The Chalcedon Foundation is a US "Christian educational organization devoted to research, publishing, and promoting Christian reconstruction in all areas of life."
They have an interesting take on recent developments in our Human Rights machinery in Canada and its slow smothering of faith based people and organisations here. In particular they have been the first to actually talk to Stephen and report on it since the Appeal Court sitting last week.
They started the article with an interesting quote from C. S. Lewis' The Witch and The Wardrobe:
“Come and see! This is a nasty knock for the Witch! It looks as if her power is already crumbling.”For one thing, it is the first time I have seen the Boissoin case boiled down into one sentence that nailed it:
Seven years ago, Rev.
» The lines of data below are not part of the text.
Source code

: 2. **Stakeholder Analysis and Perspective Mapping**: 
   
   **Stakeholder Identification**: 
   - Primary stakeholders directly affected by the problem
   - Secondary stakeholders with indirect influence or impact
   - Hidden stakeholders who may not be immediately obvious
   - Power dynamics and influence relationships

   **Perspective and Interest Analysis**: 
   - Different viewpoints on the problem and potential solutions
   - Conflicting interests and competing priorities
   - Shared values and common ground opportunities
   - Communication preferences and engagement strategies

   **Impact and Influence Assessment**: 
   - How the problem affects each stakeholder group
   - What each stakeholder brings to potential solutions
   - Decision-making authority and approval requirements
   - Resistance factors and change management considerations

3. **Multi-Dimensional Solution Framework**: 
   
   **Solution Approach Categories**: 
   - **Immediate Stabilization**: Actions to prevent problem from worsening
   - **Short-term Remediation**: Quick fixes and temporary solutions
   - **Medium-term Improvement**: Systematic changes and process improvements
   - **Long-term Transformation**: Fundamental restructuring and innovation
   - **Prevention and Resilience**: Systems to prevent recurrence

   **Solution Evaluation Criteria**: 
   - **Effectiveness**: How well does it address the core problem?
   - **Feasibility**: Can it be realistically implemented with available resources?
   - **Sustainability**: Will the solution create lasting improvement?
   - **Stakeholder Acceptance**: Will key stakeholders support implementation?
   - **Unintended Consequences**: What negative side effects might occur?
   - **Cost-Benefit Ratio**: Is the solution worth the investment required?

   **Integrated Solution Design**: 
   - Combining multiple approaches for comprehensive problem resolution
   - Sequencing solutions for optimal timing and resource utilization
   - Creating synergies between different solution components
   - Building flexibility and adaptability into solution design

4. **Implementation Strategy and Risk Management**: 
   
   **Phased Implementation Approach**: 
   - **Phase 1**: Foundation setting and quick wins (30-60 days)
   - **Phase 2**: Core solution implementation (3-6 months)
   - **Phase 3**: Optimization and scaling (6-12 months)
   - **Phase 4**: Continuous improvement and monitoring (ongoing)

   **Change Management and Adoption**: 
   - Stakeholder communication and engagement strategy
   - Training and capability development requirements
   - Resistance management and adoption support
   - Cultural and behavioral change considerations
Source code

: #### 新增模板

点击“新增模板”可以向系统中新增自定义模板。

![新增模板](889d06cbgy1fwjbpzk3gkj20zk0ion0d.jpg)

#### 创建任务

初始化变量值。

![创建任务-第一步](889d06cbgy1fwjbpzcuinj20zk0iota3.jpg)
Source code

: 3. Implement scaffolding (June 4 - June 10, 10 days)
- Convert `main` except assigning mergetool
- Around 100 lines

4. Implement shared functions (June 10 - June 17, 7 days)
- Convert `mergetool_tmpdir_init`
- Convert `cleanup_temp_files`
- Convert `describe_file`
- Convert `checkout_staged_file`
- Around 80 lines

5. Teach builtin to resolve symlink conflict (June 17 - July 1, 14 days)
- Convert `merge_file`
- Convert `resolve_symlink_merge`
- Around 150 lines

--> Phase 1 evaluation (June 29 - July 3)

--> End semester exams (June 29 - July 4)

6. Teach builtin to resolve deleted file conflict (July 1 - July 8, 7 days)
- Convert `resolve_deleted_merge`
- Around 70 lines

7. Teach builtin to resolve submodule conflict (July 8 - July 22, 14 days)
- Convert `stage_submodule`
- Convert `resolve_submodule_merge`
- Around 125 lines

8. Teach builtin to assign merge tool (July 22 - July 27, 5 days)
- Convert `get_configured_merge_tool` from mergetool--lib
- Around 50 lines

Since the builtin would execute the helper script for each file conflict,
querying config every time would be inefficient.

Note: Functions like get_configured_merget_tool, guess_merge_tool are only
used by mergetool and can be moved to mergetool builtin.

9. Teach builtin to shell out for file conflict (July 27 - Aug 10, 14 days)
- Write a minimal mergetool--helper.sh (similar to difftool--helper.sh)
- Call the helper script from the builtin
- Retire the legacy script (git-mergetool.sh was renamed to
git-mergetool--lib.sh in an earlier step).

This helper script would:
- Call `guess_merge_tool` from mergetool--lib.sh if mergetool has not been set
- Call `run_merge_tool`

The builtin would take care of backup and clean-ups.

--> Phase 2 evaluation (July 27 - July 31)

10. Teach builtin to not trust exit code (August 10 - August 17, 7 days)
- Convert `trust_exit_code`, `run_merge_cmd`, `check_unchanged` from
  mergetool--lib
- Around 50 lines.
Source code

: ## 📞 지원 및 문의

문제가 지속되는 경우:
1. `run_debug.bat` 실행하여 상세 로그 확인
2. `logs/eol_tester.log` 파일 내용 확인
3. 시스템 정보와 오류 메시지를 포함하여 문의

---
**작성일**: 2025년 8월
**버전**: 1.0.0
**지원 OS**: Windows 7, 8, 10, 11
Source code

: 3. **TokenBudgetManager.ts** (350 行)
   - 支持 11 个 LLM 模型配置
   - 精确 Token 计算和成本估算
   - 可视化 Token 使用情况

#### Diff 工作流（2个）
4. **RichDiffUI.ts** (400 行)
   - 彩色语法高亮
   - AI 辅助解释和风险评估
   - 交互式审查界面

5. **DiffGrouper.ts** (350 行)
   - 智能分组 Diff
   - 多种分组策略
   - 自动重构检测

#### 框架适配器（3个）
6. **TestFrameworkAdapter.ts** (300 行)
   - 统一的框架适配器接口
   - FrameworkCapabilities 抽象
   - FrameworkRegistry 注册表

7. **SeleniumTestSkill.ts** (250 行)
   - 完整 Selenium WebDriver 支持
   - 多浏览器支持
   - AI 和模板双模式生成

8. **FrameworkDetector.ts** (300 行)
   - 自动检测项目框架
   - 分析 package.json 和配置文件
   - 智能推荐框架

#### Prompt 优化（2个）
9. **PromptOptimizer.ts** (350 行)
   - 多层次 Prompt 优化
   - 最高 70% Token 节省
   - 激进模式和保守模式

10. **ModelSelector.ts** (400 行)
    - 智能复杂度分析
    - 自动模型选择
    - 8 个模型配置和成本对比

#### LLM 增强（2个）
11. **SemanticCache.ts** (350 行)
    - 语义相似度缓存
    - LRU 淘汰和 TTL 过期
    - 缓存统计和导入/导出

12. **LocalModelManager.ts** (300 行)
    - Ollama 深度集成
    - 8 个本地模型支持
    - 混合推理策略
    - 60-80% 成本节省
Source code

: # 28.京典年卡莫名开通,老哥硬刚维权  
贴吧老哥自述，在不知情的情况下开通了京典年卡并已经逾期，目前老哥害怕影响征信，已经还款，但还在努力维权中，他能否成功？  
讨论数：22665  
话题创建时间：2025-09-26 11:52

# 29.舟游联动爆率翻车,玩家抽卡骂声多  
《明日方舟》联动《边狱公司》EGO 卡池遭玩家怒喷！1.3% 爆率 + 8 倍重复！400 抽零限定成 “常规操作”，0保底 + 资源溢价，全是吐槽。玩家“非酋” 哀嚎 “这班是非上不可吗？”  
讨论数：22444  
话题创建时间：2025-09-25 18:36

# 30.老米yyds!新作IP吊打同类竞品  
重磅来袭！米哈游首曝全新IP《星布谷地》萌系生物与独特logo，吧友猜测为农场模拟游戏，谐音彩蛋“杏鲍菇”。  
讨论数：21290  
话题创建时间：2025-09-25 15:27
Stephen Boissoin wrote a letter to his local newspaper in Alberta, metaphorically declaring war on homosexual activism and blasting the provincial government’s policy of using public education to promote the homosexual lifestyle.They had previously done an article on Boissoin and Alphonse de Valk which was also worthy of reading.
They also summarised succinctly the essence of Gerry Chipeur's presentation on Stephen's behalf to the Court of Queens Bench:
Rev. Boissoin’s lawyer, Gerry Chipeur, argued that the Alberta Human Rights and Citizenship Commission exceeded its authority by trying “to limit public debate … and public criticism of government policy.” He also argued that Section 13 of the Canadian Human Rights Act, the hate speech/thought crime provision, is flagrantly unconstitutional.It has not ever been about homosexuality, but about public policy, which EGALE understood from the start. Darren Lunch, who was actually operating on the public policy, using it to define his materials for teaching, was offended, and so he used a government policing agency to do what he refused to allow public forum to do. Why Darren?
(In the original hearing at the Alberta HRT) “They did not just ask for an apology,” Rev. Boissoin said. “They actually asked me to change my view. I think the judge made it quite clear that he considered it ludicrous.”